Take this one, just for example.
Everyone knows the story of Archimedes and his bathwater. But it wouldn’t be so well known if the ancient Greek scientist had listened to his cousin, Drosis. Drosis was employed by Archimedes as a maid because, as is well known, scientists are very sloppy in their personal lives.
When Archimedes was presented with the task of finding out whether the goldsmith had replaced some of the gold for the king’s crown with inferior silver, Archimedes’ first thought was to melt it down and figure it out that way. But no, the king insisted his unique crown not be messed with. Even though that was the easiest method and the silly fixture could always be recast. But Archimedes relented, saying he’d figure it out, come Hades or high water.

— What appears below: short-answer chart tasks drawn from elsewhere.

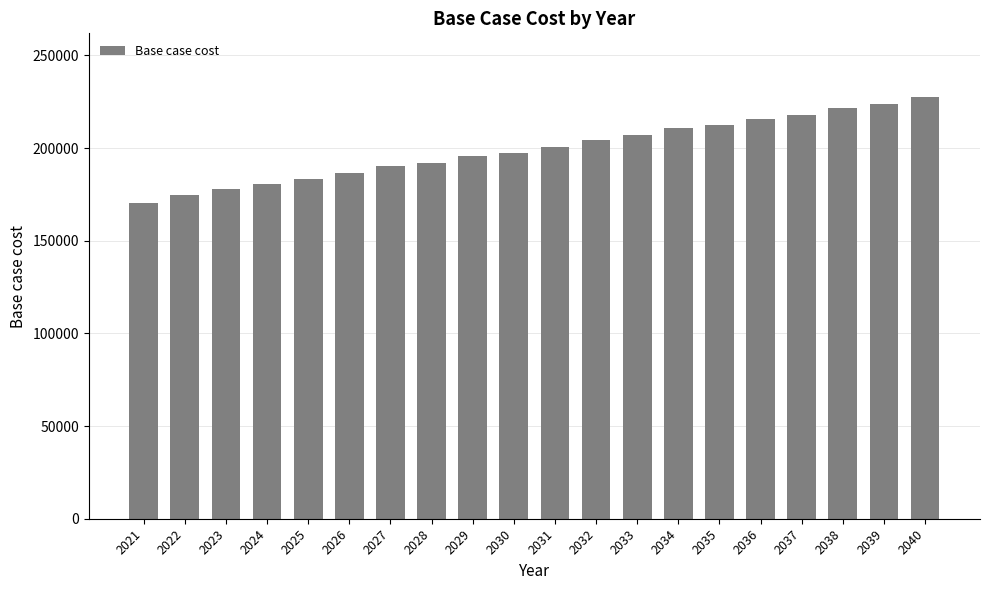

What is the value of the 12th bar from the left?

204095.2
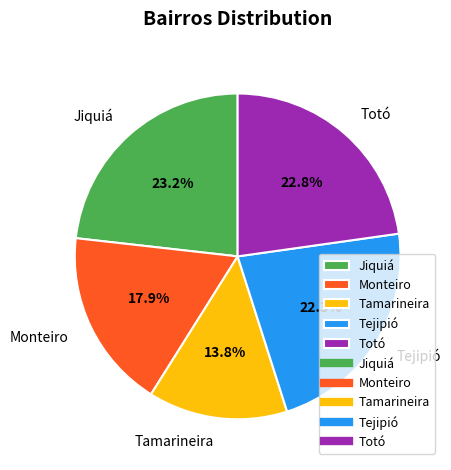

Does Jiquiá account for over 50% of the chart?

No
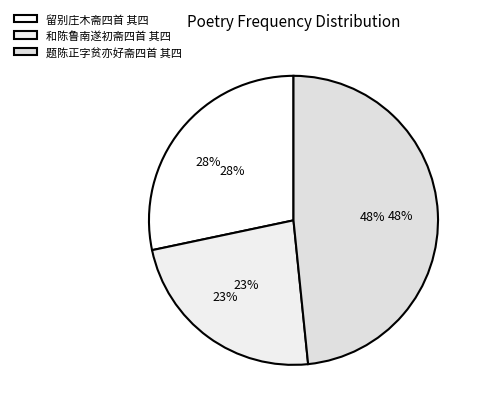

Is 题陈正字贫亦好斋四首 其四 the majority of the pie?

No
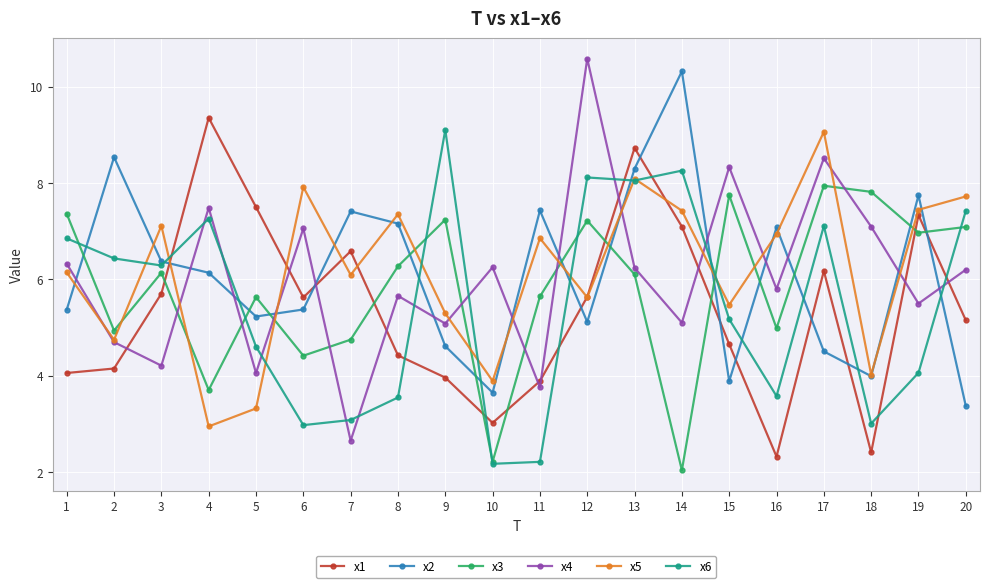

In x3, how many points are higher than both neighbors (excluding endpoints)?

6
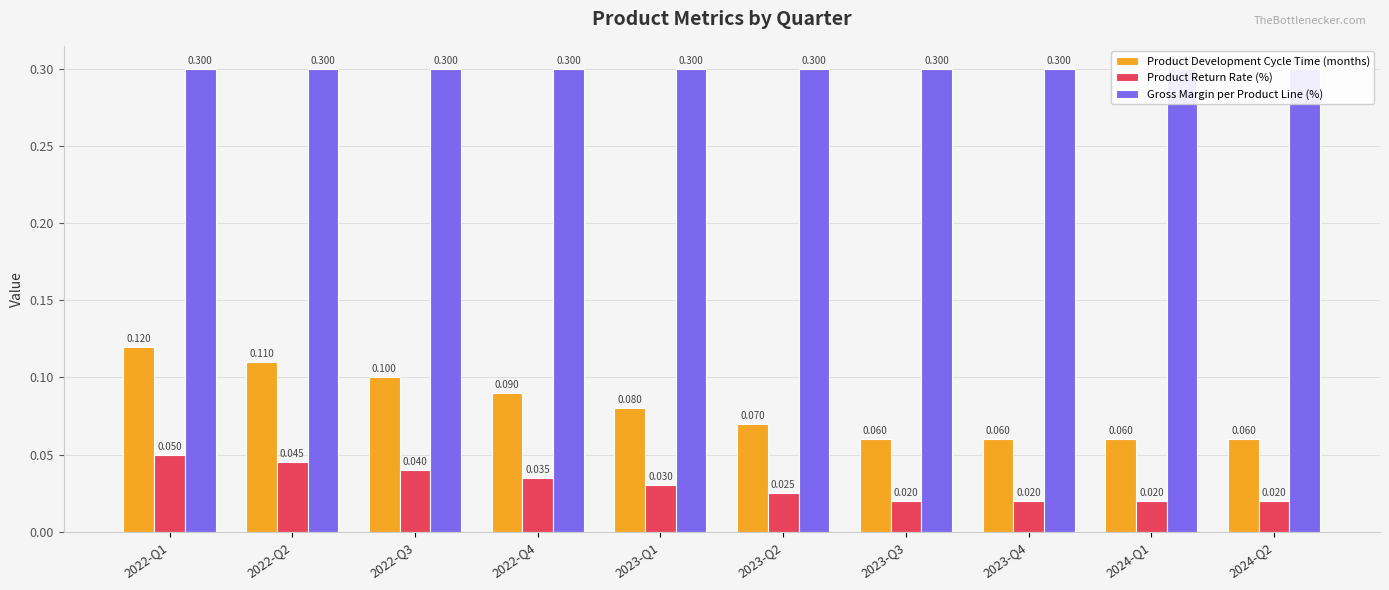

What is the difference between the highest and lowest values at 2023-Q4?

0.3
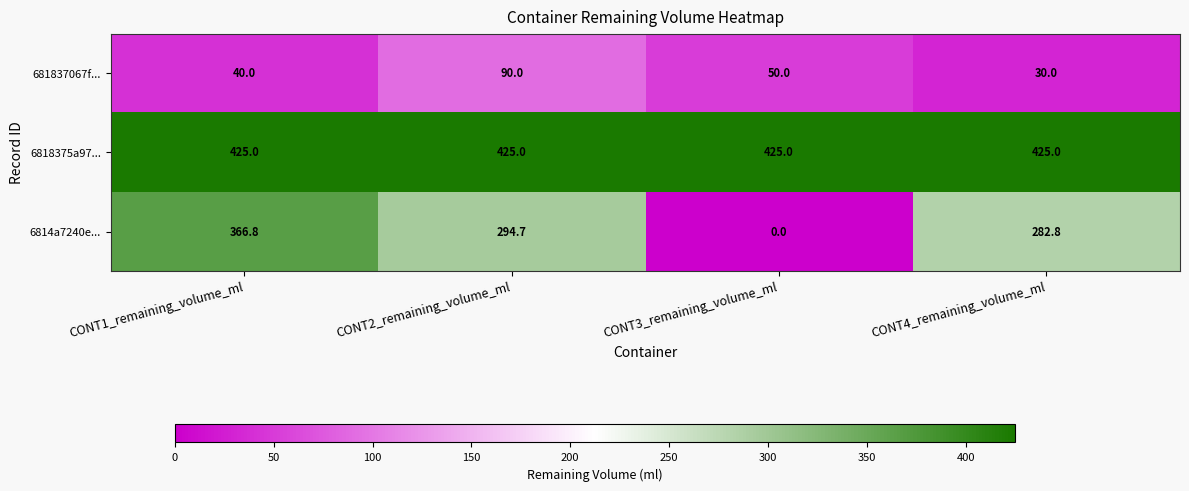

Which series has the largest total across all categories?

6818375a97...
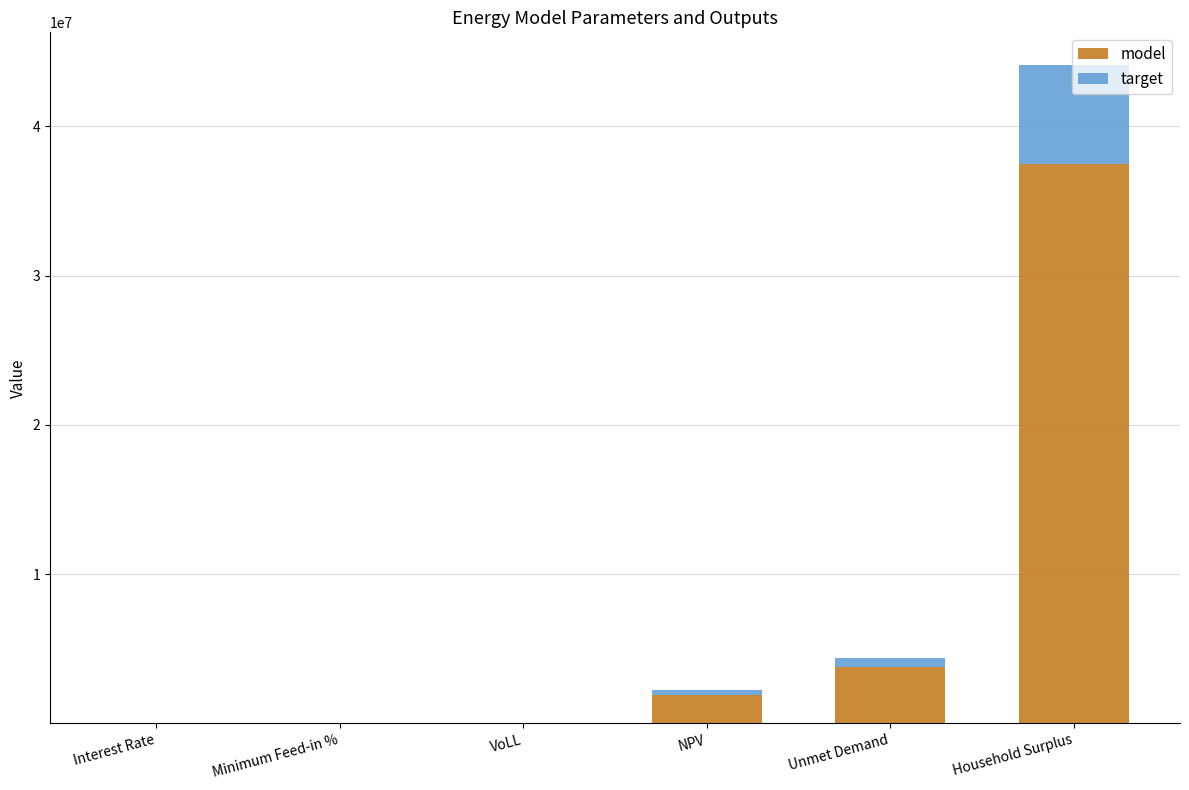

What is the maximum value for model?

37487187.6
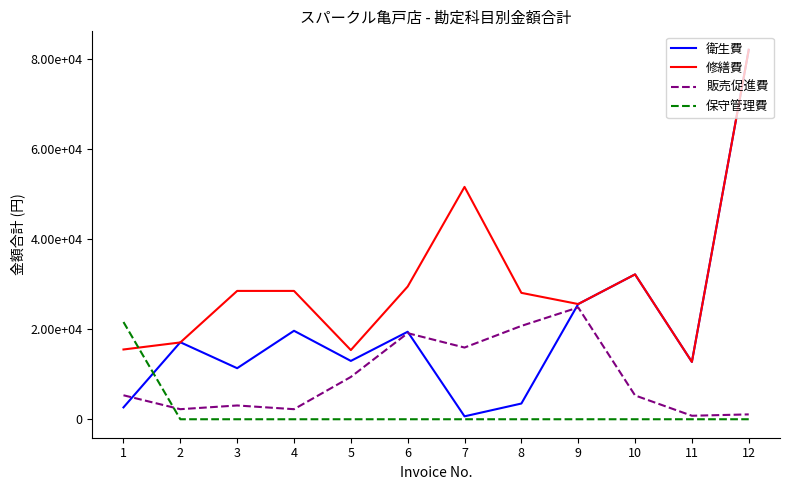

What is the total value across all series at 12?

165240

Well, he went home, without the crown, because, well, a crown is a crown. He was pacing the floor, muttering to himself about how was he going to get out of this jam, and his cousin heard him. Drosis offered a solution that seemed obvious to her.
“Archie, why don’t you just drop it in the bath? The water displacement will tell you all you need to know, since you know the weight of gold and the weight of silver, right?”
“Bah!” Archimedes waved her off. “Why don’t you go sweep something? Science isn’t something girls can do!”
“Sweep something…sure, I’ll sweep your …” Drosis trailed away angrily. “How about if I go make you a nice, warm supper and draw up your bath? You cretin…”
“Yes, yes! That sounds…wait, a bath? I don’t need a bath. I just bathed last week.”
Drosis sighed, “I know, Archie, but trust me, you stink. I’ll make it all good and hot. You’ll figure out this man-only-knows science question right quick afterward.”
Archimedes nodded, going back to his pacing and pondering. He was afraid he’d never get it. But if the greatest mind in all of Greece couldn’t manage it, who could? He’d have to ask the king for more time, was all.
After Drosis got the bath steaming, she called for her unfair-minded cousin to hop in. Archimedes disrobed and climbed in, sinking into the heat, not paying any attention to anything at all, much less the water displacement taking place.
“Oh, Archie, whatever is happening to the water?!?” Drosis’ falsely cheerful voice brought Archimedes out of his blissful zoning out.
“Hmmm, what?” He blinked open his eyes and looked where his much-more-intelligent cousin was pointing. “Oh, dear me, yes! I see. Eureka!”
The ancient Greek jumped out of his bath, nearly bowling over Drosis in his hurry, screeching “Eureka!” He ran through the house, out the door and into the streets, shouting the entire way.
The next door neighbor sidled up to Drosis who was watching from the door of Archimedes’ house. “What’s going on with the old fart?”
“Oh,” the wise woman said, “he thinks he’s discovered a principal. I think I’ll let him name it after himself.”